Our children shouldn’t grow up thinking that the angry language and hostile environment we experience today is the norm. Pax Christi Scotland’s mission is to help create a kinder country, while our mother ship campaigns for the justice that leads to peace.

Image: Become an eco-congregation – and change your life.


Could you encourage your parish to become an Eco-Congregation?  Fintan Hurley did exactly that in Edinburgh and he writes about it in this week's blog.

About three years ago our parish, Our Lady of Loretto and St. Michael’s in Musselburgh, registered as an eco-congregation. That’s nothing remarkable: Eco-Congregation Scotland (ECS) ( has about 440 registered congregations.

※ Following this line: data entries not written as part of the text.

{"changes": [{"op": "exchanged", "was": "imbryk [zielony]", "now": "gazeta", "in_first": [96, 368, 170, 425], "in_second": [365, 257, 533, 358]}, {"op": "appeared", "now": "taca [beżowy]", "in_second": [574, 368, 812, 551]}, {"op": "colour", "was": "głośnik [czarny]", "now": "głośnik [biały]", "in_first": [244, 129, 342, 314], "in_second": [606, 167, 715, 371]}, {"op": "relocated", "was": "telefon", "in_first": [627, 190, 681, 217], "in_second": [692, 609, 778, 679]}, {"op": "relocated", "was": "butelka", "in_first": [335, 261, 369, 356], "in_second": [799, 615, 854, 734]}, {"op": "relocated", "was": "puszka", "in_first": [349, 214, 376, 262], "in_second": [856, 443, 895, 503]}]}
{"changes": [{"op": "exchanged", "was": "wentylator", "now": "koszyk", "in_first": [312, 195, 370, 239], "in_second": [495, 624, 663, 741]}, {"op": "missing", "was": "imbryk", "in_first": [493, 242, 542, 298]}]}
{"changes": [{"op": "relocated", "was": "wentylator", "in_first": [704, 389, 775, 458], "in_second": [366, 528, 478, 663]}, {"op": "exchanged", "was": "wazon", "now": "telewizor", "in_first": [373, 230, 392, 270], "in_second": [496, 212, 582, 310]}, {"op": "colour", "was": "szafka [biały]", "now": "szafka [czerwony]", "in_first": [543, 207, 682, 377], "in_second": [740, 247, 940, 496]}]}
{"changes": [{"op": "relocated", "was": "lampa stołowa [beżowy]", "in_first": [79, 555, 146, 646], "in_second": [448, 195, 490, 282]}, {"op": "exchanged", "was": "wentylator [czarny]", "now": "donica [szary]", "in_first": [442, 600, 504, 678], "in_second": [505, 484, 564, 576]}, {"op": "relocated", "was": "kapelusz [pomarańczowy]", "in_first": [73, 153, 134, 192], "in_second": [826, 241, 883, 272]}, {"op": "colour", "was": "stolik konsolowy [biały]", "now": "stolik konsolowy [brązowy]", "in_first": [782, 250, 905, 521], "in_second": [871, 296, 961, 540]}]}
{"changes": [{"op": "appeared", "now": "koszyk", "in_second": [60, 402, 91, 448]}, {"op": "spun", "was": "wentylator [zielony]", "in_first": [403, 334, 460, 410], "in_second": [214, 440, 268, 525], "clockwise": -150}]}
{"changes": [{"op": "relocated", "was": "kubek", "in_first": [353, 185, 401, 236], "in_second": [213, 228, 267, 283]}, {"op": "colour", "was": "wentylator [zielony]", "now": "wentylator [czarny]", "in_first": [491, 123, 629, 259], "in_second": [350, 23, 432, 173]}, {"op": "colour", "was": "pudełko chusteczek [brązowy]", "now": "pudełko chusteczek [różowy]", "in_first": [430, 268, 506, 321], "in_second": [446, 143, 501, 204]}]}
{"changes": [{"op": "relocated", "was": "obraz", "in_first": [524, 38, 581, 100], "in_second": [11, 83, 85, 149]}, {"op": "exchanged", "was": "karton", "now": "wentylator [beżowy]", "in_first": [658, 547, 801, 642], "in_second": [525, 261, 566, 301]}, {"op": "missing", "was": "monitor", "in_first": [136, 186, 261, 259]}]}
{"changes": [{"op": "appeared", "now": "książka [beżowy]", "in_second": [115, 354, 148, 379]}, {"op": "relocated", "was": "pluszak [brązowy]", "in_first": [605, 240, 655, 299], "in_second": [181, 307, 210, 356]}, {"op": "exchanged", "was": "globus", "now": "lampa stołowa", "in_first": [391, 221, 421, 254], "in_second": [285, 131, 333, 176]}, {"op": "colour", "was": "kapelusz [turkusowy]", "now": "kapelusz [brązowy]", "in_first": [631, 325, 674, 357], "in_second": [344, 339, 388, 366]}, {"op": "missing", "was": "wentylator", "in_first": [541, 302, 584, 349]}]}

But it’s still unusual among Catholic parishes – even after Laudato Si, only about 6% are registered, compared with more than 20% each from Church of Scotland or Scottish Episcopal Church.   

Yet registration is straightforward – it’s simply a sign of intent to take environmental care seriously, as part of the life of the congregation. And it’s free, though ECS encourages membership, for a small annual fee to help support their work.

We registered through our parish priest, Fr. Basil Clark, and Miriam McHardy – you may know them from Justice and Peace work over the years. So from the beginning our environment work was under the J&P umbrella.

This isn’t a new idea: Laudato Si encourages it, as do the United Nations Sustainable Development Goals. But it’s a very good idea. It helps so many things fall into place about environment, justice and peace.

Now we call ourselves the J&P&E group – justice and peace and environment - a stool with three strong legs, supporting one another. 

From the beginning we saw this as ecumenical work – at this time of environmental crisis and injustice it seemed obvious to co-operate on ‘the integrity of God’s creation’. And so our local ecumenical network, Musselburgh Churches Together (MCT), invited David Bethune of ECS to lead one of our Lenten services this year.

David explains things very well, and he or another ECS representative could visit your parish or ecumenical group. 

Applying for an ECS Bronze Award was good for us as we were assessed, and it seems we got it right because we received the award. The application highlighted the wide range of things a parish can do, from planting a wildflower garden to making a bike rack from recycled metals, to installing an efficient heating system and developing ECS materials. Several young people from the parish got involved – our links with the local Catholic schools are an important part – and we are now in touch with environmental agencies. 

ECS liked what we’re doing and invited me to be a trustee. I found John Seenan there already – many of you will know John from J&P work over the years, especially in Paisley diocese. And you may know the new ECS manager, Stephen Curran. All three of us are very happy to help other Catholic parishes on the ECS journey, as best we can. 

Our parish Eco Group is still small and our next big step is working out how to involve the whole parish more fully in the care of the environment and climate justice. I think this mainstreaming is an issue for many eco-congregations, and maybe for J&P(&E) activities more generally. We hope that being part of the ECS movement will help us do it, working side-by-side with other like-minded congregations. Including maybe yours.